The simple fact is, liking sweet wine is neither new nor reprehensible.
And it need not be confined to the dessert course. Some weeks ago, a friend
who is a serious wine collector was the host of a dinner where the first course,
seared foie gras, was paired with Yquem. His reasoning: the match was a good
one (it was), and starting with Yquem gave everyone a chance to appreciate it
before rather than after the red Bordeaux he matched with the main course and
the cheese. He could not have demonstrated more effectively the versatility of
this great Sauternes, Yquem.
When Rodney Strong sold the Sonoma winery bearing his name he joined with
some friends in a little wine business called Toad Hollow. “Just to keep from
being bored,” he said then. He’s inactive now, but Toad Hollow is booming.
Most of its wines are American, but one newer creation, a light sparkling wine
called Risqué, is made and bottled in the Limoux region of France.

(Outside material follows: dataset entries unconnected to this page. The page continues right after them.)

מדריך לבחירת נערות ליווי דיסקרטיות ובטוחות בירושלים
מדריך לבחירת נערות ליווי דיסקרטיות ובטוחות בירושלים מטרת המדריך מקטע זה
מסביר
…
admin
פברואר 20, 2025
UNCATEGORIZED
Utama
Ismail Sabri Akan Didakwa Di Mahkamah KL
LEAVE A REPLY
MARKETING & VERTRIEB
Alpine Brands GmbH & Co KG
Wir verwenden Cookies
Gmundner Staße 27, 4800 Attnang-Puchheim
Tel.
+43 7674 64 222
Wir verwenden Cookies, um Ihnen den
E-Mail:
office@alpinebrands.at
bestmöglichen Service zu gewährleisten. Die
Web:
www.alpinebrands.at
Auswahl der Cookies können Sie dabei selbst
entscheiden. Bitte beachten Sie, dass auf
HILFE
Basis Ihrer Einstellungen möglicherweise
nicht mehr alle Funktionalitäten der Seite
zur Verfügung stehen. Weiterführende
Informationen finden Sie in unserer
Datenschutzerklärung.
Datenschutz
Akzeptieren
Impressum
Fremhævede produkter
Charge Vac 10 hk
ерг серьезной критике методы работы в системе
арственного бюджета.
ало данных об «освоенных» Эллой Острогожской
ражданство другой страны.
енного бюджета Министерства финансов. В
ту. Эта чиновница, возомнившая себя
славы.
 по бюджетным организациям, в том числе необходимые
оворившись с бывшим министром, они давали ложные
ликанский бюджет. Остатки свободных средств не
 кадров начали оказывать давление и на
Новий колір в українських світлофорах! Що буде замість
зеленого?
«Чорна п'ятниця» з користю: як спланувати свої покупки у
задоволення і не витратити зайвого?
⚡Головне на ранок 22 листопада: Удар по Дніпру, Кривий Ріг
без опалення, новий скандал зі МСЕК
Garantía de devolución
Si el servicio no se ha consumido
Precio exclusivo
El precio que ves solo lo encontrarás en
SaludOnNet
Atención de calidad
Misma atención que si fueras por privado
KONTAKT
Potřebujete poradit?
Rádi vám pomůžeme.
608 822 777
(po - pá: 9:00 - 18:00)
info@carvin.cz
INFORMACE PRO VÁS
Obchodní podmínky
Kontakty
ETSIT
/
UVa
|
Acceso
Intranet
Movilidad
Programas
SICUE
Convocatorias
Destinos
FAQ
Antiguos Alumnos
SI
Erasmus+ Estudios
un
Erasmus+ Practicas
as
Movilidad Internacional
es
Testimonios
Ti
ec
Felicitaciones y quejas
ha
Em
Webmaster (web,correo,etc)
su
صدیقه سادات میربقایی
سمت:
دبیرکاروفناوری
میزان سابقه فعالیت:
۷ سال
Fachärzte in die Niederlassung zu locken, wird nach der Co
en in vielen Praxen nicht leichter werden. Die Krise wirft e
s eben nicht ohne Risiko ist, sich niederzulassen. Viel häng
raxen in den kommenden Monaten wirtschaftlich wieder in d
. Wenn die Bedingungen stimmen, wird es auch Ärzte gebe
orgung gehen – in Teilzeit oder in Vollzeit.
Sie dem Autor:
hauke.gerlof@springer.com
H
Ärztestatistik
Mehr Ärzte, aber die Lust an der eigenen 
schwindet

Blanquette de Limoux, the best-known local wine there, is a sparkling wine made from the mauzac grape with a touch of chardonnay and occasionally a bit of chenin blanc for complexity. Blanquette means white in Occitan, an ancient language still spoken in the region. It’s also the name for the mauzac grape-Risqué is pure mauzac. Technically known as blanquette méthode ancestrale, it’s sweeter, less fizzy and lower in alcohol than Blanquette de Limoux and tastes a lot like a first-rate sweet apple cider. The only thing risqué about it is the can-can dancer on the label.
The méthode ancestrale is an old-fashioned way of making sparkling wine that involves fermentation in the bottle, like the best Champagnes, but bypasses disgorgement, the crucial step in Champagne-making in which dead yeast cells are removed from the bottle before the final bottling.